After removing some outliers and laverages, the variance of data shall be checked to avoid near zero variance.
fcc_clean2 %>%
nearZeroVar()## integer(0)
There is no tend of data to zero variance.
vif(model_linear2)## Total_Dry_Air_to_Regenerator HBW_Flow
## 3.161156 3.423110
## Regenerator_Temperature Cat_per_Oil_ratio
## 1.376814 1.102831
The VIF value of all variables below 10, in other words thers is no Multicollinearity between variables.
shapiro.test(model_linear2$residuals)##
## Shapiro-Wilk normality test
##
## data: model_linear2$residuals
## W = 0.96802, p-value < 2.2e-16
plot(model_linear2$residuals)
Based on the Shapiro test above, p-value is below 0.05 which means that
the residual not distributed evenly or not normal.
bptest(model_linear2)##
## studentized Breusch-Pagan test
##
## data: model_linear2
## BP = 17.667, df = 4, p-value = 0.001433
Based on the bptest above, p-value is below 0.05 which means there are heteroscedasticity in data.
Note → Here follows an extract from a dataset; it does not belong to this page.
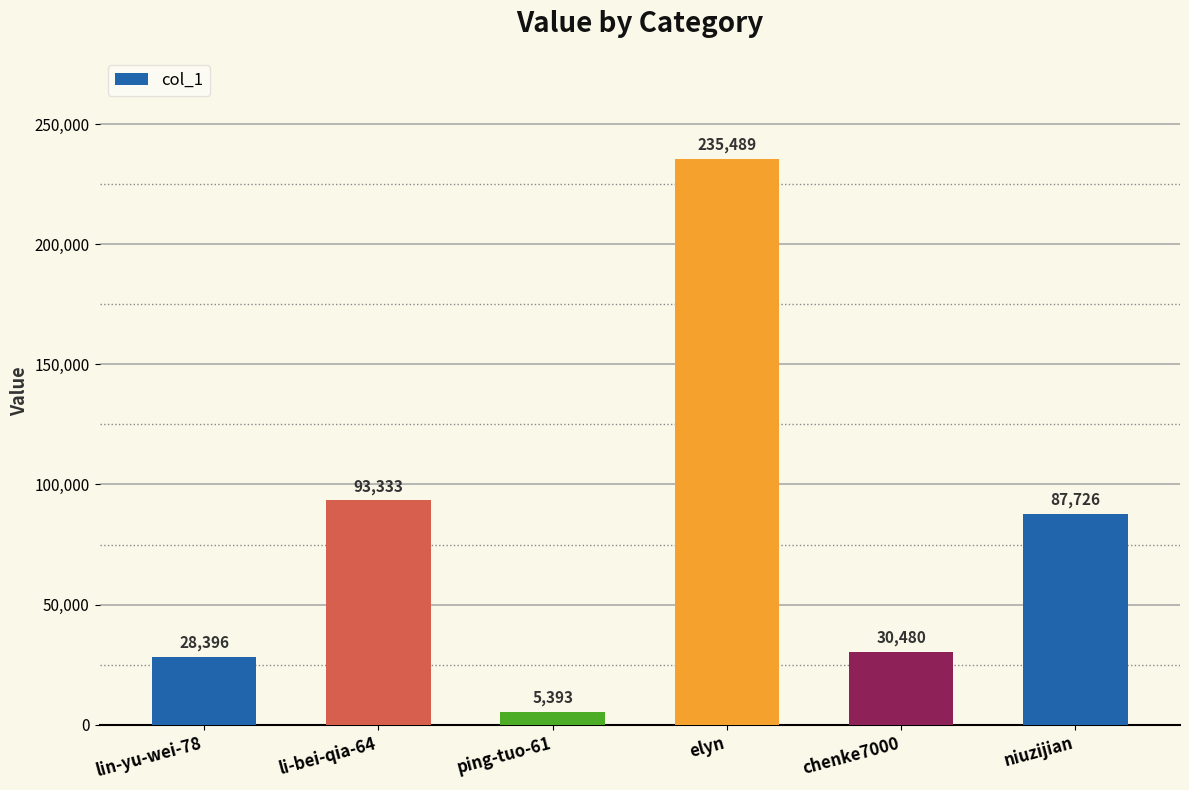

The value at niuzijian is 55362. True or false?

False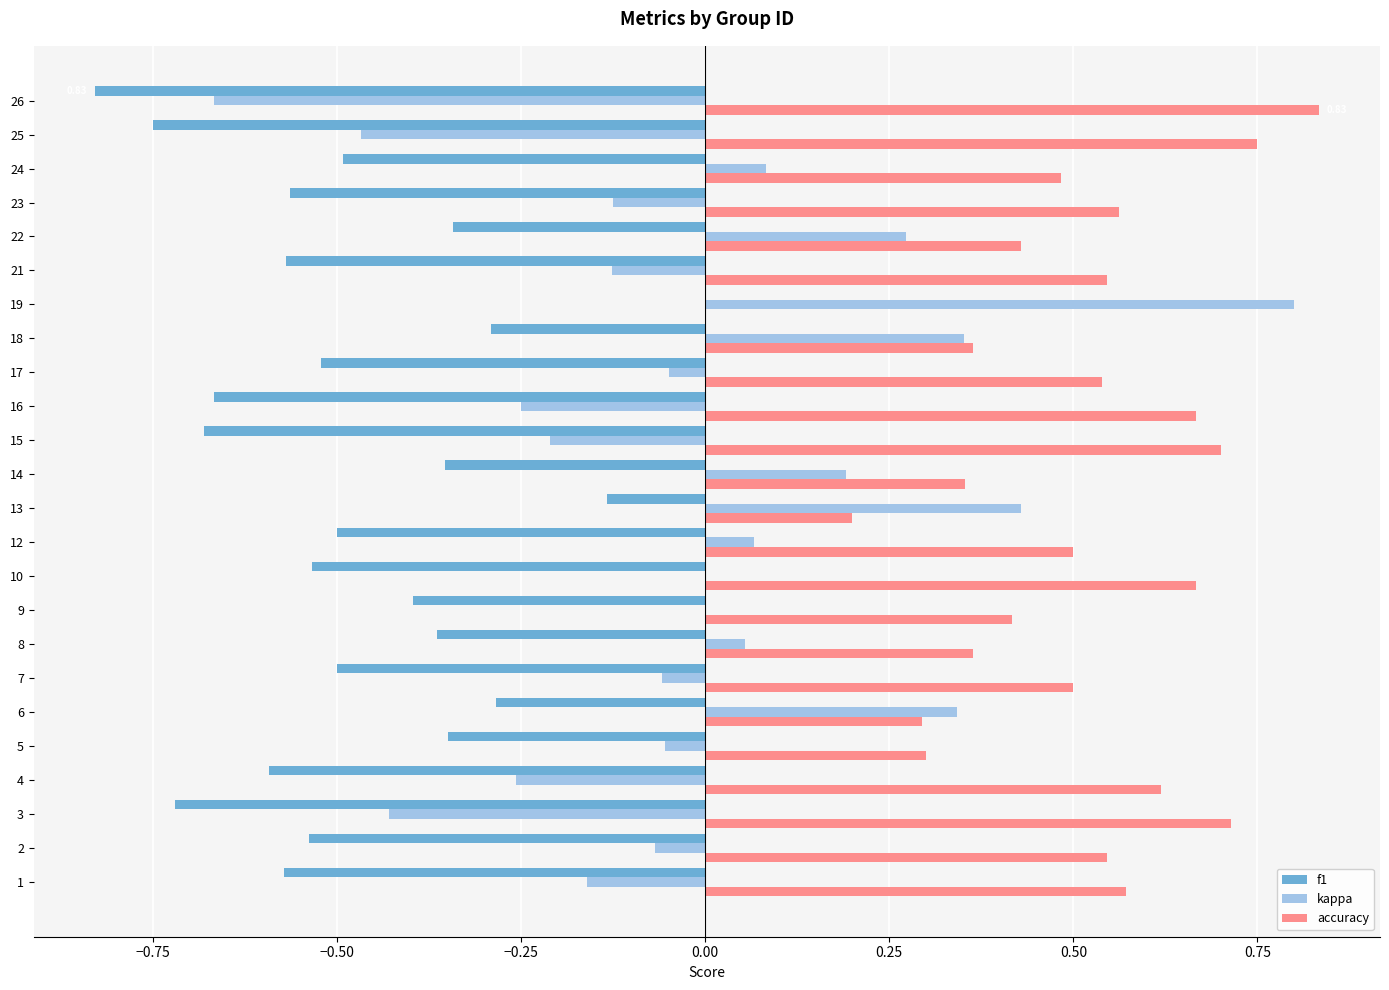

What is the sum of the accuracy values at 9 and 3?

1.1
Percent_Coke_yield = 4.764e-01 * Cat_per_Oil_ratio + 1.802e-02 * Regenerator_Temperature + 3.076e-02 * HBW_Flow - 1.122e-05 * Total_Dry_Air_to_Regenerator - 6.352e+00
In actual case, even if some parameters have strong correlation to coke yield, some parameter could changed easly due to rating issues of pump and product distributions. Now,there are some constrains related to catalyst per oil ratio and HBW Flow.
Current catalyst per oil ratio already gave maximum gasoline production, and pump flow of HBW could not changed due to steam balance in the unit. Hence, catalyst per oil ratio shall be fixed at 8 and rated flow of HBW pump is 125 Ton/h. In order to maintain the heat balance in regenerator-reactor, the yeid of Coke shall be minimum at 9.7.
Hence, only regenerator temperature and Total dry air regenerator have possibility to adjust and the equation now became :
8.4 = 1.802e-02 * Regenerator_Temperature - 1.122e-05 * Total_Dry_Air_to_Regenerator
if normal operating temperature of regenerator 750 degC and the material limitation of regenerator is 850 degC, what is the total dry air to regenerator shall be set by the operator ? at 750 degC, the total dry air flow shall be 456256.68 kg/h and while at 850 degC the total dry air flow shall be maximum at 616862.75 kg/h.